The Mississippi River is the longest river in North America. Flowing entirely within the United States, it drains (when accounting for its major tributaries) an area of approximately 3.1 million square kilometers, which is roughly one-eighth of the size of the North American continent. The river rises in Lake Itasca in Minnesota before flowing southwards towards the continental interior, collecting the waters of the Ohio and Missouri rivers along the way, and ultimately draining into the Gulf of Mexico through a vast delta lying southeast of the city of New Orleans, Louisiana. The total distance covered by the Mississippi River from its source to the Gulf is estimated to be around 3,766 kilometers.
4. Historical Role
Before the settlement of the region by European colonials and Americans, the Mississippi River played an important role in the lives of the aboriginal peoples of America. These natives depended on this river for transport and fishing, and the Native Americans also developed an extensive agricultural system based along the Mississippi.
However, as the Europeans started immigrating ever deeper into the continent, they started exploring the river and plundered the southern tribes. In the late 17th century, the French explorer La Salle realized the immense potential of the huge drainage system, and claimed the entire river basin for his native France. Soon thereafter, the Mississippi increasingly came to serve as a vital link between the French settlements in the Gulf of Mexico and those well to the north in Canada. The Spaniards were also not ready to let go of this treasured real estate, and asserted their own claims of dominance over the region.
Displacing both the French and the Spaniards, the newly formed United States soon became the torch bearer of Mississippi exploration. In 1811, the first steamboat, the New Orleans, appeared on the river. Soon thereafter, commercial traffic started operating on the river, allowing transport of people, goods, and armories up, down, and across the river. The river increasingly became a valuable asset to the people of the country, as it continues to be to this very day.
3. Modern Significance
The Mississippi River is one of the greatest natural resources of the United States. It has been essential to the growth and development of the country since the Industrial Revolution.
The river is the key source of drinking water for millions of Americans today, with a recent study estimating that close to 15 million people rely on the river for their water intake and sanitation needs in just the upper half of its basin alone. More than 50 major American cities are dependent on this river for their water supply. The huge agribusiness industry that has developed in the Mississippi’s basin generates 92% of the nation's agricultural exports.

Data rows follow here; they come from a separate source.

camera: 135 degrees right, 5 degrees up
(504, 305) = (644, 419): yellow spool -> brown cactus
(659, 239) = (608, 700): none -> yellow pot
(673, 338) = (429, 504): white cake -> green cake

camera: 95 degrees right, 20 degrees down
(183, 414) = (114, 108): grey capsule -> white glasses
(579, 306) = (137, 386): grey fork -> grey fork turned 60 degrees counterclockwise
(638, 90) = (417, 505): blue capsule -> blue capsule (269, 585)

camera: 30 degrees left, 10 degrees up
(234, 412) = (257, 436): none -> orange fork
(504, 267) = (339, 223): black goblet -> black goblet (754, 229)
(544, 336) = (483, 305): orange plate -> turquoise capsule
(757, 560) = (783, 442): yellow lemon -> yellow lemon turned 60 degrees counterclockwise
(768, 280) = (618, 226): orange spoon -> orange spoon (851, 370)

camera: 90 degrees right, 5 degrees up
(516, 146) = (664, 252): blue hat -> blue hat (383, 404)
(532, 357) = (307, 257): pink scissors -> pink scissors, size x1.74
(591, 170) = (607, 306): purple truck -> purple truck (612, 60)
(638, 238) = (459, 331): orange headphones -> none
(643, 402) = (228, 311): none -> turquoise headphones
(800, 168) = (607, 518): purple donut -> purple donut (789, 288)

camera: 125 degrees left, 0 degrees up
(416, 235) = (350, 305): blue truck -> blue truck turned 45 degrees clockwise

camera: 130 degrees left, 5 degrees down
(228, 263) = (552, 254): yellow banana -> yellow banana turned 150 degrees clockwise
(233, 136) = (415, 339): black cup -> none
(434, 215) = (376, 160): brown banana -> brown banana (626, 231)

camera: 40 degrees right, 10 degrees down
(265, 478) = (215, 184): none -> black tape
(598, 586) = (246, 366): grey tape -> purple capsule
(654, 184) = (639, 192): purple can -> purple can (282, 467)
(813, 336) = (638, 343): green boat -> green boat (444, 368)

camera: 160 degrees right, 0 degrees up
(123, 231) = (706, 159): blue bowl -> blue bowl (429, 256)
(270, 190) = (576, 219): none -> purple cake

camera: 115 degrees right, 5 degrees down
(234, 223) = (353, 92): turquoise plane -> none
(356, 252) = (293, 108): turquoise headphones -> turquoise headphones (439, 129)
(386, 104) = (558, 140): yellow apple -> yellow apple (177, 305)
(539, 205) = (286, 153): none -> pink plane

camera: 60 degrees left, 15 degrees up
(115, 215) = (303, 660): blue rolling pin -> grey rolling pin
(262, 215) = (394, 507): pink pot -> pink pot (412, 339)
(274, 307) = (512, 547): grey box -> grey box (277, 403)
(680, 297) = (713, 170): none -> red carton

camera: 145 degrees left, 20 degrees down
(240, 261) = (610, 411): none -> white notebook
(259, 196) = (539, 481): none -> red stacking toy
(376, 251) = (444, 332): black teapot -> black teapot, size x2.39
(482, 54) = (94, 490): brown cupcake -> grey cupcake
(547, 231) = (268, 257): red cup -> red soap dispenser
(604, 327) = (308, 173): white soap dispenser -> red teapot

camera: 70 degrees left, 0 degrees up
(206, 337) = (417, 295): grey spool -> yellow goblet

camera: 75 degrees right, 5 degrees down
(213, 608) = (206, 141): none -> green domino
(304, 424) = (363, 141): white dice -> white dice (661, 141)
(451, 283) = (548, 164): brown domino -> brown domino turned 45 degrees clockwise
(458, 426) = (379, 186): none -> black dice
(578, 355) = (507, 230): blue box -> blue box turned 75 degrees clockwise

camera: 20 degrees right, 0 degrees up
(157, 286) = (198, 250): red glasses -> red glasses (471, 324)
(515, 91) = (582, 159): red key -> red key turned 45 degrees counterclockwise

The river and its tributaries are a rich source of fish and other aquatic organisms which serve as a source of food and commerce for America, with thousands of Americans being either directly or indirectly involved in the fishing and fisheries industry based on this river's ecosystems. In fact, 25% of America’s seafood is derived from the fisheries of the Mississippi Delta.
The river also serves as a crucial navigation route to carry out trade between the heartland of America and the rest of the world. 60% of the grain exported from U.S. is shipped along the Mississippi to the area in and around the major port city of New Orleans, Louisiana.
The Mississippi River Delta provides one of the most productive wetland ecosystems in all of North America. The deposition of rich sediments, and the mingling of brackish waters of the Gulf of Mexico and freshwater from the river at the Mississippi delta region allows a large variety of plant and animal life to flourish there. Forests, marshes, swamps, estuaries, and islands have formed all along the banks and delta of the river, supporting the growth of a diverse range of species upon them.
More than 400 species of birds inhabit the Mississippi's delta, including a number of migratory species that count among them millions of individual ducks and geese. The hardwood forests and swamps in the upper reaches of the delta host such birds as the rusty blackbird, wading birds, and songbirds. The salt marshes and islands of the delta supports birds like clapper tails, seaside sparrows, brown pelican, herons, egrets, gulls, and terns. Mammals found along the Mississippi delta include black bears, minks, beavers, armadillos, coyotes, bobcats, and feral hogs.
The Mississippi River Delta is also very rich in aquatic life, with some important seafood species, like shrimp, blue crabs, and craw-fish, as well as other edible species, such as the paddle-fish and alligator gar, being found therein. American alligators, Mississippi Diamondback River Terrapins, snakes, and sea turtles also inhabit the Mississippi Delta. At times, Bottle-nose dolphins and sperm whales are also spotted in the estuaries and deep offshore waters adjoining the river.
1. Threats and Disputes
Human intervention has led to an extensive modification of the natural flow of the Mississippi River. Locks, dams, and barrages constructed on the river have impacted the natural flow of the river, with the ultimate result being that large tracts of its floodplains receive low amounts of water, in turn diminishing the biodiversity in those areas. As the water flow to the Gulf of Mexico has been altered by the artificial obstructions now found along the Mississippi, large tracts of coastal estuaries are starved of sediment, creating an increasingly "dead zone" bordering the Gulf. The decrease in the number of protective marshes and wetlands in the coastal areas render the cities at the mouth of the delta extremely vulnerable to catastrophic natural disasters. The Mississippi River also appears to be the most polluted river in the US, with an estimated 125 million pounds of toxic waste being released into the river in the year 2010 alone.